Von großen Titeln zum schlei­chenden Nie­der­gang

Wie aber erklärt er sich einer den schlei­chenden Nie­der­gang des VfB, der in seiner Zeit vom Meis­ter­schafts­aspi­rant zur Fahr­stuhl­klug geworden ist? Der Erfolg einer Mann­schaft sei nicht bere­chenbar, glaubt Wörn. Er ent­stehe aus dem Gefühl, dass der eine den anderen ergänzt – so unter­schied­lich die Typen auch seien – und aus diesem Gemein­schafts­sinn würde sich eine Kraft ent­wi­ckeln, die von Leich­tig­keit getragen sei. Oft brauche es nur einen Funken, um alles und jeden von jetzt auf gleich zu befeuern.

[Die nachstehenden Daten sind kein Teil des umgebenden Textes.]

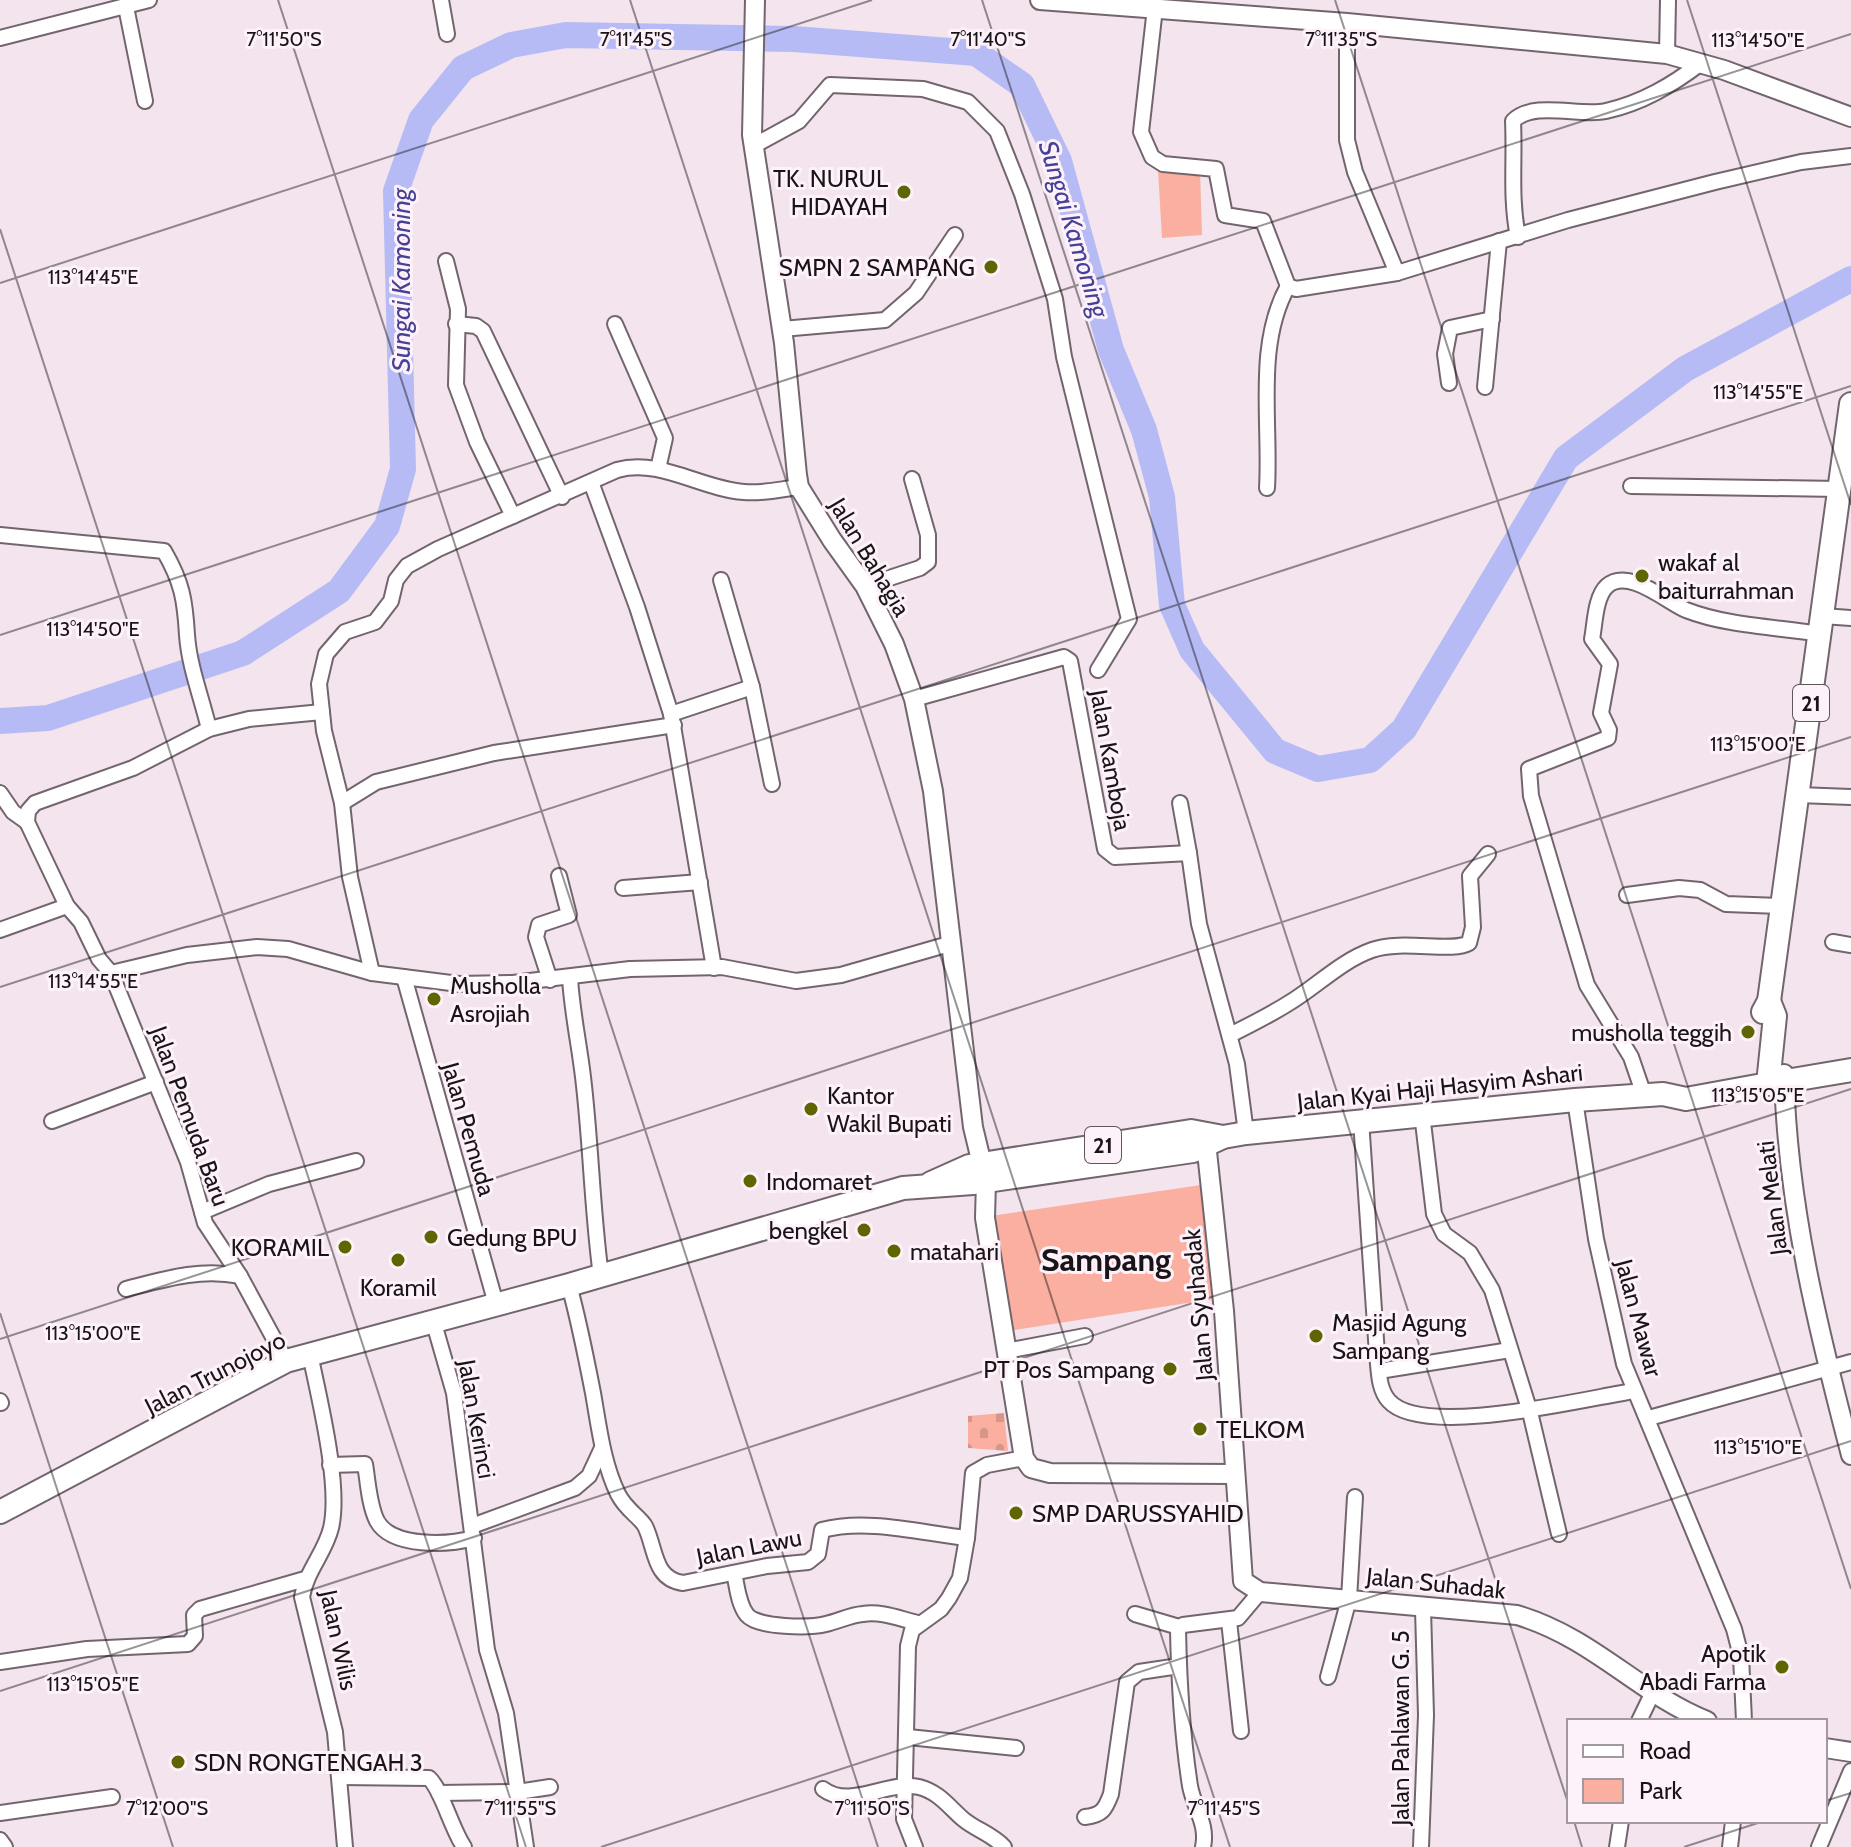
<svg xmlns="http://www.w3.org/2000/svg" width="1851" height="1847" viewBox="0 0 1851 1847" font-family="Cabin,sans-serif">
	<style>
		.cemetery { fill: url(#cemetery-stones) }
		.green { fill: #faafa0 }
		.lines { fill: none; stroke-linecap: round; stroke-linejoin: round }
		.river { stroke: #b7bbf5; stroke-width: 26 }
		.minor-casing { stroke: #72656e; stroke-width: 18 }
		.tertiary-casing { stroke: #72656e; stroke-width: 22 }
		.primary-casing { stroke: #72656e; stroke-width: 26 }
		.trunk-casing { stroke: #72656e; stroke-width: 26 }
		.minor { stroke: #fff; stroke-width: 14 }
		.tertiary { stroke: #fff; stroke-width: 18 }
		.primary { stroke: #fff; stroke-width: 22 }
		.trunk { stroke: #fff; stroke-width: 22 }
		.ticks { fill: none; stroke: #191418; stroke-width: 2; stroke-opacity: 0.45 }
		.poi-dot { fill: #5f6501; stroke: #fef2fa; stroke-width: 3 }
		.labels { text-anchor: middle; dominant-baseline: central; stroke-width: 6; stroke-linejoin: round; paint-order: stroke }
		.shield { fill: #fef2fa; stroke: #5e575c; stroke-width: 2 }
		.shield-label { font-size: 22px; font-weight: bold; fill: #191418 }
		.poi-label { font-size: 24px; fill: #191418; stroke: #fef2fa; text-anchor: start }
		.street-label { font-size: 24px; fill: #191418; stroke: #fef2fa }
		.water-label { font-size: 26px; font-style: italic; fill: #454194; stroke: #fef2fa }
		.district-label { font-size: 32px; font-weight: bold; fill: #191418; stroke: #fef2fa }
		.ticks-label { font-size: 20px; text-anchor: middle; fill: #191418; stroke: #fef2fa; stroke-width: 6; stroke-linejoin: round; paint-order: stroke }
	</style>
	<defs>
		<pattern id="cemetery-stones" width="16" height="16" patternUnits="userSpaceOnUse" patternTransform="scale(2)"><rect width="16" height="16" fill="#faafa0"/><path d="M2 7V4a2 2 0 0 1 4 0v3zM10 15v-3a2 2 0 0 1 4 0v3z" fill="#d69689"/></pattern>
	</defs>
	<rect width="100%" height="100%" fill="#f3e4ee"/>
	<path class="cemetery" d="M1004,1413L1008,1451L968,1448V1416Z"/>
	<g class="green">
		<path d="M1158,170H1200L1202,235L1162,238Z"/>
		<path d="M1201,1185L1213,1299L1008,1331L991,1216Z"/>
	</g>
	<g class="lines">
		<path class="river" d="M0,721L48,718L243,653L339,591L387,526L403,469L396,191L421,120L463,68L511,45L566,35L794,39L976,53L1022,85L1059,161L1111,350L1144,430L1162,497L1172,605L1192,650L1275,751L1318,769L1370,760L1404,729L1566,458L1685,369L1851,279"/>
		<g class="minor-casing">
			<g id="minor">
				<path d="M441,0L447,34"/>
				<path d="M126,7L145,101"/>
				<path d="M1155,8L1141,132L1152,157L1163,164L1216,169L1225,215L1263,221L1288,286L1296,289L1397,273L1568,220L1715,182L1801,162L1851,156"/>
				<path d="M1347,23V140L1355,172L1397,273"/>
				<path d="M0,38L149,0"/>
				<path d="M1667,54L1668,0"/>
				<path d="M755,145L799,121L830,85L923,89L968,102L997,131L1022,194L1055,299L1064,357L1129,619L1098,670"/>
				<path d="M1518,237C1510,197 1515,161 1513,121C1534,100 1580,117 1606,111C1642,103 1672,85 1701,63"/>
				<path d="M446,261L458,309L456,385L477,442L513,516"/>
				<path d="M456,324L476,326L483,331L562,497"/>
				<path d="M615,324L665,438L658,469"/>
				<path d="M782,329L885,320L916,293L955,235"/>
				<path d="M1449,383L1445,354L1450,328L1492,319"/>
				<path d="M1485,387L1499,241"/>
				<path d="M591,482L637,607L671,714L714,968"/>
				<path d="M1631,486L1840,489"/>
				<path d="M1267,488C1271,422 1255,345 1288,286"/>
				<path d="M0,535L164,551C182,582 185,600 187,635C189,666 202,699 209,729"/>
				<path d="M721,580L752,687"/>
				<path d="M865,586L920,568L928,562V535L912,479"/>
				<path d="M1822,616L1851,618"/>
				<path d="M914,699L1064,657L1070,661L1105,849L1115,857L1189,853L1199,924L1237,1064L1246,1133"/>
				<path d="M671,714L752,687L772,784"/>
				<path d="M0,793L13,812L27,822"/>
				<path d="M1798,795L1851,797"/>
				<path d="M342,803L376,782L494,753L674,725"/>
				<path d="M1180,803L1189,853"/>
				<path d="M623,888L700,882"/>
				<path d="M1627,895L1679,888L1700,890L1726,904L1782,906"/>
				<path d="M67,906L27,822L28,811L35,803L133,768L209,729L249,719L322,712"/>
				<path d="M0,930L67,906L81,922L99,959L111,973L188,1162L205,1223L240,1276L286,1361"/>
				<path d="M1833,942L1851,945"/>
				<path d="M111,973L187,955L257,947L288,949L372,973L459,984L513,983L630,969L722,967L796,981L841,975L949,944"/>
				<path d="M372,973L350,877L342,803L324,731L319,684L326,654L345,632L375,622L391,601L396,580L407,566L438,549L617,470C660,458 701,489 744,492C762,494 781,489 799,487"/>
				<path d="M404,977L496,1304"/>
				<path d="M570,978C572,1012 579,1043 583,1077C591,1143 592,1210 601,1276"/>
				<path d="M550,980L536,937L539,925L569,915L559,876"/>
				<path d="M1230,1035C1250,1025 1270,1015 1289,1003C1317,986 1341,961 1372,950C1402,939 1452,953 1469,943L1473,927L1470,876L1488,854"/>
				<path d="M1644,1095L1631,1057L1587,985L1531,796L1529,769L1608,738L1609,730L1601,713L1610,664L1592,639C1595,624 1595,597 1607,586C1628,567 1667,602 1686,610C1727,626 1777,627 1820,634"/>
				<path d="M1575,1100L1596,1239L1624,1364L1734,1629L1741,1656L1744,1721"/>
				<path d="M1422,1114L1434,1214L1444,1234L1470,1253L1492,1290L1530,1412L1559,1534"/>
				<path d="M1361,1120L1377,1354C1379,1370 1378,1389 1389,1401C1423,1439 1587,1398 1634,1391"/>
				<path d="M52,1121L156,1082"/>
				<path d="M202,1212L269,1184L356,1161"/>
				<path d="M569,1285C579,1321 586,1357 593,1393C599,1427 603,1463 618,1494C626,1510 640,1517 645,1526C656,1548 653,1579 683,1583L767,1566L808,1562L818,1554L822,1530C867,1518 921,1533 967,1538L973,1473L987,1465L1024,1458"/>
				<path d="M126,1289C165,1279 200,1268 240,1276"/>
				<path d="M433,1320L454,1393L487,1650L506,1713L526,1847"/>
				<path d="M1006,1351L1085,1336"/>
				<path d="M310,1354C319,1398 341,1485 331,1528C325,1553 306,1571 302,1597L335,1732L345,1847"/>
				<path d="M1379,1371L1510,1350"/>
				<path d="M0,1401L1,1403"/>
				<path d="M1649,1418L1851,1362"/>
				<path d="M330,1465L365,1464C368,1482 369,1505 377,1521C392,1548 448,1545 474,1538"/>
				<path d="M472,1526L575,1488L589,1476L602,1448"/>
				<path d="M734,1573C737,1585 738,1604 747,1615C758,1628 810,1628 826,1624C839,1621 850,1615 863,1614C882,1611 900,1619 918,1623"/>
				<path d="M1135,1614L1179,1627"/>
				<path d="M1229,1621L1241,1731"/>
				<path d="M0,1662L87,1649L188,1644L195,1636L194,1615L200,1609L305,1579"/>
				<path d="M1328,1677L1349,1599L1355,1497"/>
				<path d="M1639,1721L1654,1690"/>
				<path d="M908,1737L1016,1748"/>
				<path d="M340,1777L429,1778C442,1790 451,1828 464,1847"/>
				<path d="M823,1789C850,1810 888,1780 919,1787C939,1792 949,1807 963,1819C976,1830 992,1834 1004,1847"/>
				<path d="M439,1793L518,1792L550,1787"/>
				<path d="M0,1813L112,1797"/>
				<path d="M1085,1817C1102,1815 1105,1810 1111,1794L1127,1682L1139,1672L1179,1666"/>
				<path d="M0,1840L5,1847"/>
				<path d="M915,1847L904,1819L908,1646L912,1630L941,1609L949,1598L960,1578L967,1538"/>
				<path d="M1203,1847C1208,1824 1194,1808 1190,1786C1182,1734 1179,1682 1178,1629L1183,1625L1238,1618L1260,1592"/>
				<path d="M1421,1847L1426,1715L1423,1609"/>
				<path d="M1617,1847L1621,1821"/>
				<path d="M1730,1847L1733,1821"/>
				<path d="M1819,1847L1851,1771"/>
			</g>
		</g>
		<g class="tertiary-casing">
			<g id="tertiary">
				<path d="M755,0L752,135L784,343L797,475L799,487L832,540L865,586L894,644L914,699L933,791L973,1127L986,1181L985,1218L1024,1458L1031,1468L1050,1473L1233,1474"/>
				<path d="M1040,0L1347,23L1667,54L1724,70L1851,117"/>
				<path d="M1784,1074C1787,1205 1818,1329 1851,1455"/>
				<path d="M1205,1133L1224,1311L1243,1581L1260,1592L1517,1615C1594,1638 1639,1694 1707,1721"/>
				<path d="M1825,1748L1851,1752"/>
			</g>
		</g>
		<g class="primary-casing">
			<path id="primary" d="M1768,1084L1851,1070"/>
		</g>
		<g class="trunk-casing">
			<g id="trunk">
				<path d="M1763,1012L1769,1001L1851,404"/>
				<path d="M931,1183L969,1166L1191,1131L1223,1137"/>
				<path d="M0,1512L286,1361L569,1285L903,1188L973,1183L1193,1151L1223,1137L1246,1133L1575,1100L1663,1094L1686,1099L1768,1084L1775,1016L1769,1001"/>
			</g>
		</g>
		<use href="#minor" class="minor"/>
		<use href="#tertiary" class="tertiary"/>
		<use href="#primary" class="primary"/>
		<use href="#trunk" class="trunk"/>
	</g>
	<path class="ticks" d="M278,0L878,1847M630,0L1230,1847M982,0L1569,1806M1335,0L1851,1589M1687,0L1851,505M0,229L526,1847M0,283L872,0M0,635L1851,34M0,987L1851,386M0,1313L173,1847M0,1339L1851,737M0,1691L1851,1089M1825,1801L1851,1793M1574,1821L1582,1847M601,1847L1851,1441M1684,1847L1764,1821"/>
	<g class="poi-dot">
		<circle cx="904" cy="192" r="8"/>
		<circle cx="991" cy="267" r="8"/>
		<circle cx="1642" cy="576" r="8"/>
		<circle cx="434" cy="999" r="8"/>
		<circle cx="1748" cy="1032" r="8"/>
		<circle cx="811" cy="1109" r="8"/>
		<circle cx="750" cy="1181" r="8"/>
		<circle cx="864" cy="1230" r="8"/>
		<circle cx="431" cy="1237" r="8"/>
		<circle cx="345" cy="1247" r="8"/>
		<circle cx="894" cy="1251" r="8"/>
		<circle cx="398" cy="1260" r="8"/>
		<circle cx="1316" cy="1336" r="8"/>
		<circle cx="1170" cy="1369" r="8"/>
		<circle cx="1200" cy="1429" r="8"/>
		<circle cx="1016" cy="1513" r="8"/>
		<circle cx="1782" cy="1667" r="8"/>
		<circle cx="178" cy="1762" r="8"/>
	</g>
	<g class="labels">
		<g class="shield">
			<rect x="1793" y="685" width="36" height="36" rx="6"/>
			<rect x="1085" y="1127" width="36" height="36" rx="6"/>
		</g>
		<g class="shield-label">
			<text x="1811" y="703">21</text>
			<text x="1103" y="1145">21</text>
		</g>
		<g class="poi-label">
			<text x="888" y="178" text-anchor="end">TK. NURUL<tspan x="888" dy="28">HIDAYAH</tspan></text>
			<text x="975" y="267" text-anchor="end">SMPN 2 SAMPANG</text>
			<text x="1658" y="562">wakaf al<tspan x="1658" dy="28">baiturrahman</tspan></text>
			<text x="450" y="985">Musholla<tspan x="450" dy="28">Asrojiah</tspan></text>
			<text x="1732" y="1032" text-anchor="end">musholla teggih</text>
			<text x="827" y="1095">Kantor<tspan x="827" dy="28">Wakil Bupati</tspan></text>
			<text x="766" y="1181">Indomaret</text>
			<text x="848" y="1230" text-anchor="end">bengkel</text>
			<text x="447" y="1237">Gedung BPU</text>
			<text x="329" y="1247" text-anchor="end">KORAMIL</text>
			<text x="910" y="1251">matahari</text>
			<text x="398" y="1287" text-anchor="middle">Koramil</text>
			<text x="1332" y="1322">Masjid Agung<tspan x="1332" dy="28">Sampang</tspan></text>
			<text x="1154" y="1369" text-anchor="end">PT Pos Sampang</text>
			<text x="1216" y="1429">TELKOM</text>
			<text x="1032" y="1513">SMP DARUSSYAHID</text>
			<text x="1766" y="1653" text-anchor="end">Apotik<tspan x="1766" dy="28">Abadi Farma</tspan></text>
			<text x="194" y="1762">SDN RONGTENGAH 3</text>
		</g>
		<g class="street-label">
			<text transform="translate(870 557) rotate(59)">Jalan Bahagia</text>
			<text transform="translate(1111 760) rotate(80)">Jalan Kamboja</text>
			<text transform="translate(1440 1087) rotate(-6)">Jalan Kyai Haji Hasyim Ashari</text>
			<text transform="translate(190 1116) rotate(70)">Jalan Pemuda Baru</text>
			<text transform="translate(469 1129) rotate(74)">Jalan Pemuda</text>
			<text transform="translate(1772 1198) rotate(-97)">Jalan Melati</text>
			<text transform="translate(1198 1305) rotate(-95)">Jalan Syuhadak</text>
			<text transform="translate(1639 1318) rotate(75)">Jalan Mawar</text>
			<text transform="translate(215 1373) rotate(-27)">Jalan Trunojoyo</text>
			<text transform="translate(477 1419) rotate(80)">Jalan Kerinci</text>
			<text transform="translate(749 1547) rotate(-11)">Jalan Lawu</text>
			<text transform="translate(1436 1583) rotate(6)">Jalan Suhadak</text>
			<text transform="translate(339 1640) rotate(78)">Jalan Wilis</text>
			<text transform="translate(1400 1728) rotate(-90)">Jalan Pahlawan G. 5</text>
		</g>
		<g class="water-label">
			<text transform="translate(1074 229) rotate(73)">Sungai Kamoning</text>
			<text transform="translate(401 280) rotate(-90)">Sungai Kamoning</text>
		</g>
		<g class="district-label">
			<text x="1106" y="1259">Sampang</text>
		</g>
	</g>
	<g class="ticks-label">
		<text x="284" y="46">7°11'50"S</text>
		<text x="636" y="46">7°11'45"S</text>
		<text x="988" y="46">7°11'40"S</text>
		<text x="1341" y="46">7°11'35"S</text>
		<text x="1758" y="47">113°14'50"E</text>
		<text x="93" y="284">113°14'45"E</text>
		<text x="1758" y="399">113°14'55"E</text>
		<text x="93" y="636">113°14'50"E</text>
		<text x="1758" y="751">113°15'00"E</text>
		<text x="93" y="988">113°14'55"E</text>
		<text x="1758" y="1102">113°15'05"E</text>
		<text x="93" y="1340">113°15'00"E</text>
		<text x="1758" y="1454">113°15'10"E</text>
		<text x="93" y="1691">113°15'05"E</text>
		<text x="167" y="1815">7°12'00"S</text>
		<text x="520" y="1815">7°11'55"S</text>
		<text x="872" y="1815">7°11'50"S</text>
		<text x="1224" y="1815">7°11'45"S</text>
	</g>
	<rect x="1567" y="1719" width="260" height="104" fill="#fef2fa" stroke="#a299a0" stroke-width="2"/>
	<rect x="1583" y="1745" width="40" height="12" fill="#ffffff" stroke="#a299a0" stroke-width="2"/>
	<text x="1639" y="1759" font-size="24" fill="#191418">Road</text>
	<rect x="1583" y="1779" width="40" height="24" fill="#faafa0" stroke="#a299a0" stroke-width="2"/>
	<text x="1639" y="1799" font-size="24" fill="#191418">Park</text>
</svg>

In Erfolgs­zeiten seien stets Typen dabei gewesen, die sich für den Klub krumm­ge­legt hätten. Denen es ein per­sön­li­ches Anliegen gewesen sei, für den VfB Erfolge ein­zu­fahren. Der Klub sei aber leider nie in der Lage gewesen, das vor­han­dene Leis­tungs­ver­mögen zu kon­ser­vieren. Nach jedem großen Titel wurden Top­spieler ver­kauft, wes­halb nie das Fun­da­ment zur Fort­schrei­bung einer Erfolgs­ge­schichte gelegt wurde: Der VfB musste immer wieder bei Null beginnen“, so Wörn. Risi­ko­freu­diges Inves­tieren war damals mit der schwä­bi­schen Men­ta­lität offenbar nicht kom­pa­tibel.“

Rente? – Viel­leicht

Auch die kom­mende Saison wird ein Kampf gegen den Abstieg. Im Januar 2021 könnte er in Rente gehen, die Spiel­zeit aber will er auf jeden Fall noch zu Ende machen. Wörn denkt oft dar­über nach, wie sein Leben außer­halb des Fuß­balls aus­sehen könnte. Seit 30 Jahren hängt sein Leben von den Launen der Trainer ab. Egal, ob am Sonn­tag­morgen um 7 Uhr oder am Don­nerstag nach Son­nen­un­ter­gang – Wörn war immer schon da, wenn das Team auf den Platz trabte.

Was aber würde ihn reizen? Viel­leicht schnappe ich mir einen Ruck­sack und laufe ein­fach los“ sagt Wörn, so ein biss­chen Jakobsweg light. Mal sehen, was es mit mir und meinem Kopf macht.“ Noch hat er nicht ent­schieden, ob er wirk­lich Schluss macht. Sicher aber ist, Ger­hard Wörns per­sön­li­cher Jakobsweg fängt direkt hin­term Cannstatter Wasen an.